N’en sommes-nous pas la presque tous, si l’on nous compare à M. de Guibert[1] ou à M. de Villoison[2] ? Ces deux espèces de prodiges ne démontrent-ils pas qu’il y a une organisation propre à la mémoire ? Et si je n’ai pas reçu cette organisation, qui est-ce qui me la donnera ?

— Vous n’en avez pas besoin, direz-vous, pour être un grand homme.

— Cela se peut ; mais n’en faites donc pas dépendre l’étendue des idées et la force de l’esprit.


CHAPITRE V.


Page 102. — Dire comme les docteurs de l’école, qu’un mode ou une manière d’être n’est point un corps ou n’a point d’étendue, rien de plus clair. Mais faire de ce mode un être et même un être spirituel, rien, selon moi, de plus absurde.

Aussi ne le font-ils pas. Ils ne disent pas que la pensée est un être spirituel, mais ils disent que c’est un mode incompatible avec la matière, ce qui est fort différent ; et ils en concluent l’existence d’un être spirituel.

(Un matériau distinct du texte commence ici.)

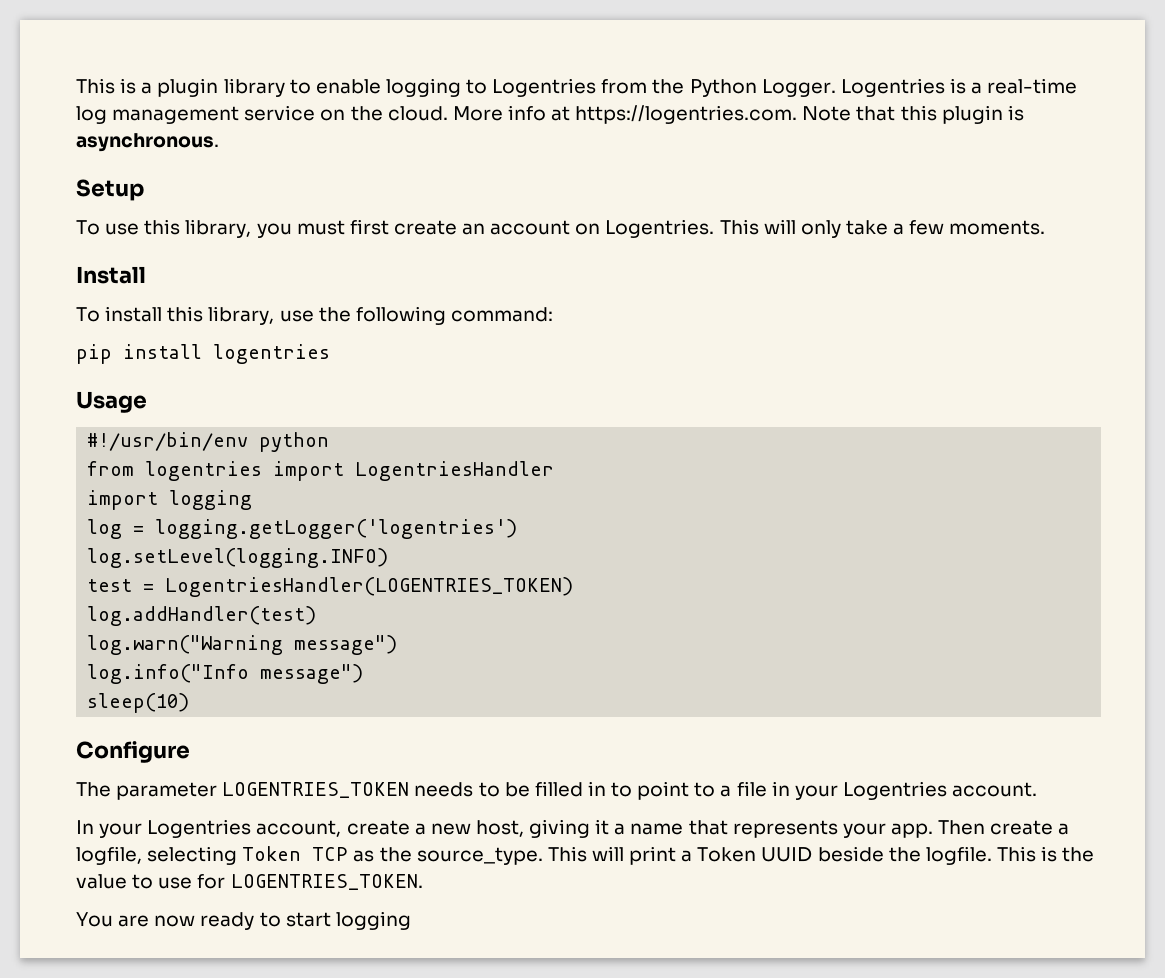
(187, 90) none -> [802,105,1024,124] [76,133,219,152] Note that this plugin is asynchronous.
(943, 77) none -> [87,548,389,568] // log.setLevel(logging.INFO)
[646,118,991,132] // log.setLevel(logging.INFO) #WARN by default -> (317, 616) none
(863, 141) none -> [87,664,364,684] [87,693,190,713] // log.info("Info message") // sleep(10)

Je ne prétends pas que leur système en soit plus sensé, mais je vois beaucoup d’inconvénient à le mal exposer. En lisant cet

  1. Auteur d’un Traité de tactique et de tragédies. Il ouvrait un livre et en retenait immédiatement six lignes mot à mot. En le rouvrant pour vérifier, il saisissait tout de suite quatre autres lignes.
  2. Dansse de Villoison avait aussi une mémoire prodigieuse. Il venait, en 1773, quoique fort jeune, de faire paraître avec un luxe d’érudition étonnant le Lexique d’Apollonius sur Homère.